• Task instructions
The records below are to be repeated exactly, and their pictures left out.

Itemized modification records:
- Opening Delimiter -

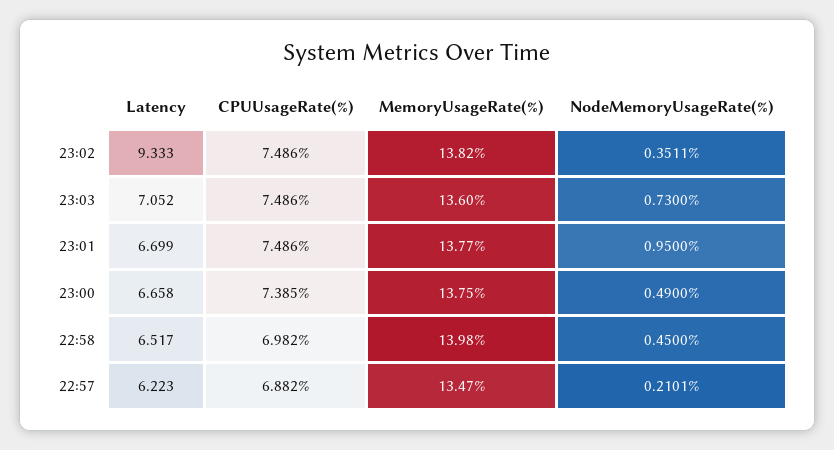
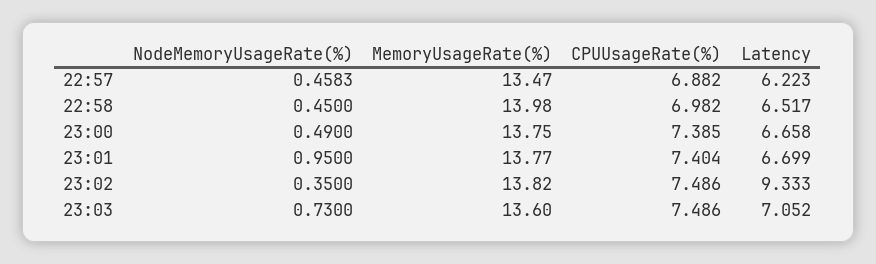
  {
    "Latency": {
      "23:02": 9.333,
      "23:03": 7.052,
      "23:01": 6.699,
      "23:00": 6.658,
      "22:58": 6.517,
      "22:57": 6.223
    },
    "CPUUsageRate(%)": {
      "23:02": 7.486,
      "23:03": 7.486,
-     "23:01": 7.486,
+     "23:01": 7.404,
      "23:00": 7.385,
      "22:58": 6.982,
      "22:57": 6.882
    },
    "MemoryUsageRate(%)": {
      "23:02": 13.82,
      "23:03": 13.6,
      "23:01": 13.77,
      "23:00": 13.75,
      "22:58": 13.98,
      "22:57": 13.47
    },
    "NodeMemoryUsageRate(%)": {
-     "23:02": 0.3511,
+     "23:02": 0.35,
      "23:03": 0.73,
      "23:01": 0.95,
      "23:00": 0.49,
      "22:58": 0.45,
-     "22:57": 0.2101
+     "22:57": 0.4583
    }
  }

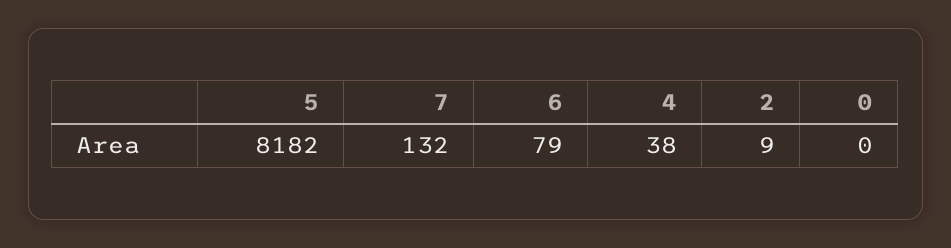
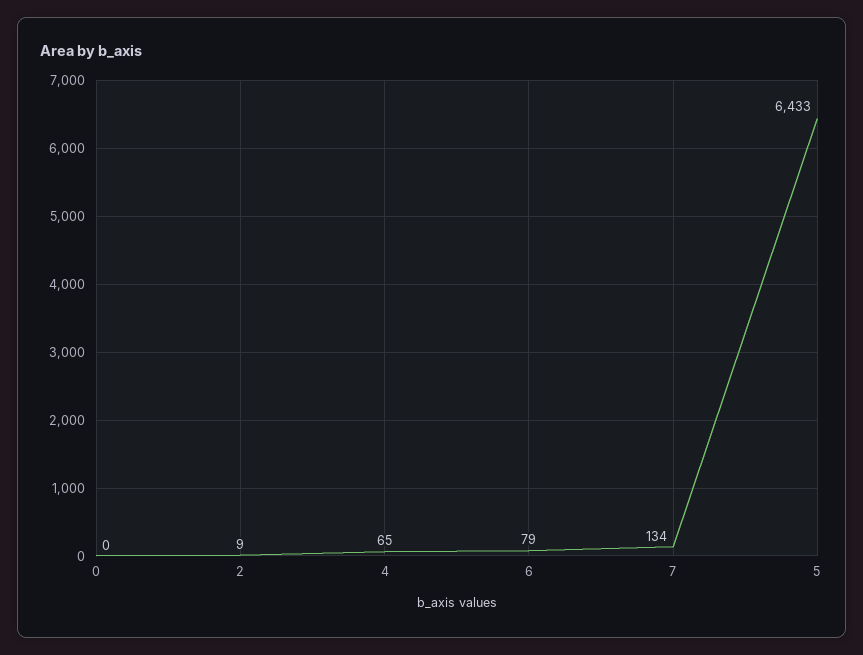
  {
-   "5": 8182,
+   "5": 6433,
-   "7": 132,
+   "7": 134,
    "6": 79,
-   "4": 38,
+   "4": 65,
    "2": 9,
    "0": 0
  }

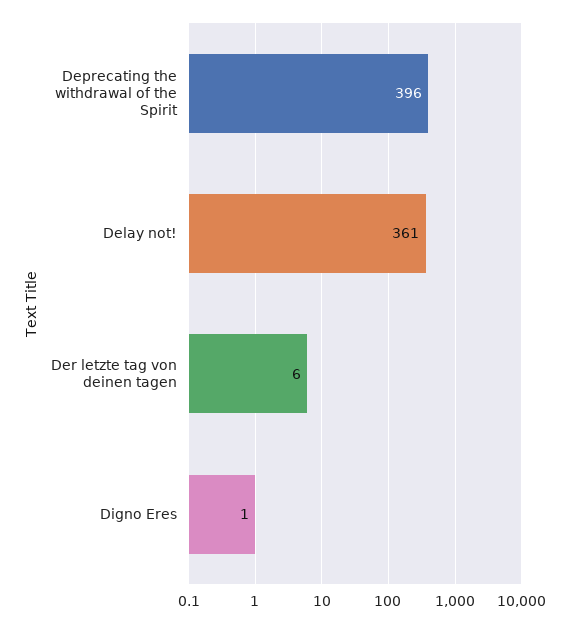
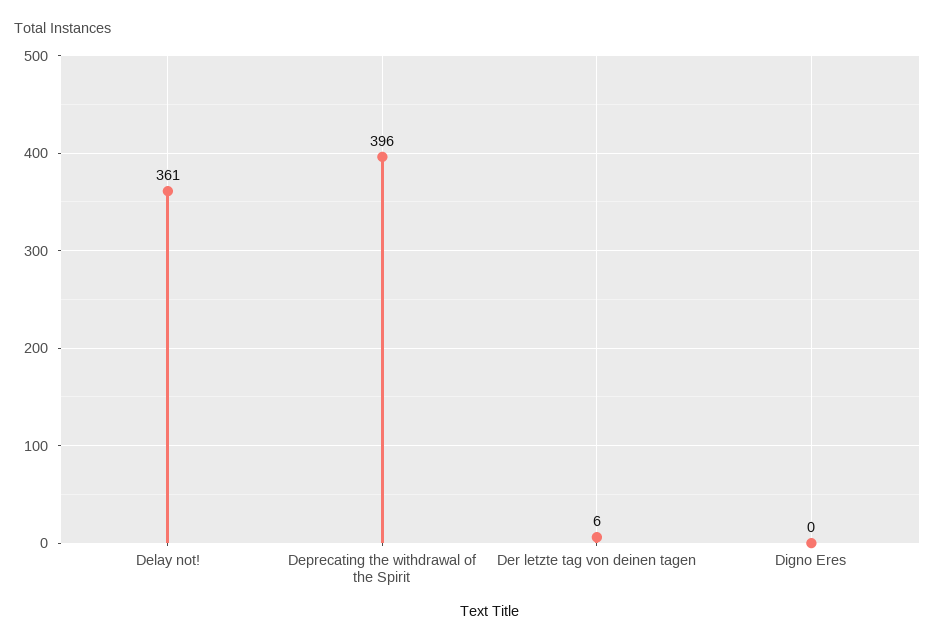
  {
    "Deprecating the withdrawal of the Spirit": 396,
    "Delay not!": 361,
    "Der letzte tag von deinen tagen": 6,
-   "Digno Eres": 1
+   "Digno Eres": 0
  }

- Closing Delimiter -

• Answer below
  {
    "Latency": {
      "23:02": 9.333,
      "23:03": 7.052,
      "23:01": 6.699,
      "23:00": 6.658,
      "22:58": 6.517,
      "22:57": 6.223
    },
    "CPUUsageRate(%)": {
      "23:02": 7.486,
      "23:03": 7.486,
-     "23:01": 7.486,
+     "23:01": 7.404,
      "23:00": 7.385,
      "22:58": 6.982,
      "22:57": 6.882
    },
    "MemoryUsageRate(%)": {
      "23:02": 13.82,
      "23:03": 13.6,
      "23:01": 13.77,
      "23:00": 13.75,
      "22:58": 13.98,
      "22:57": 13.47
    },
    "NodeMemoryUsageRate(%)": {
-     "23:02": 0.3511,
+     "23:02": 0.35,
      "23:03": 0.73,
      "23:01": 0.95,
      "23:00": 0.49,
      "22:58": 0.45,
-     "22:57": 0.2101
+     "22:57": 0.4583
    }
  }

  {
-   "5": 8182,
+   "5": 6433,
-   "7": 132,
+   "7": 134,
    "6": 79,
-   "4": 38,
+   "4": 65,
    "2": 9,
    "0": 0
  }

  {
    "Deprecating the withdrawal of the Spirit": 396,
    "Delay not!": 361,
    "Der letzte tag von deinen tagen": 6,
-   "Digno Eres": 1
+   "Digno Eres": 0
  }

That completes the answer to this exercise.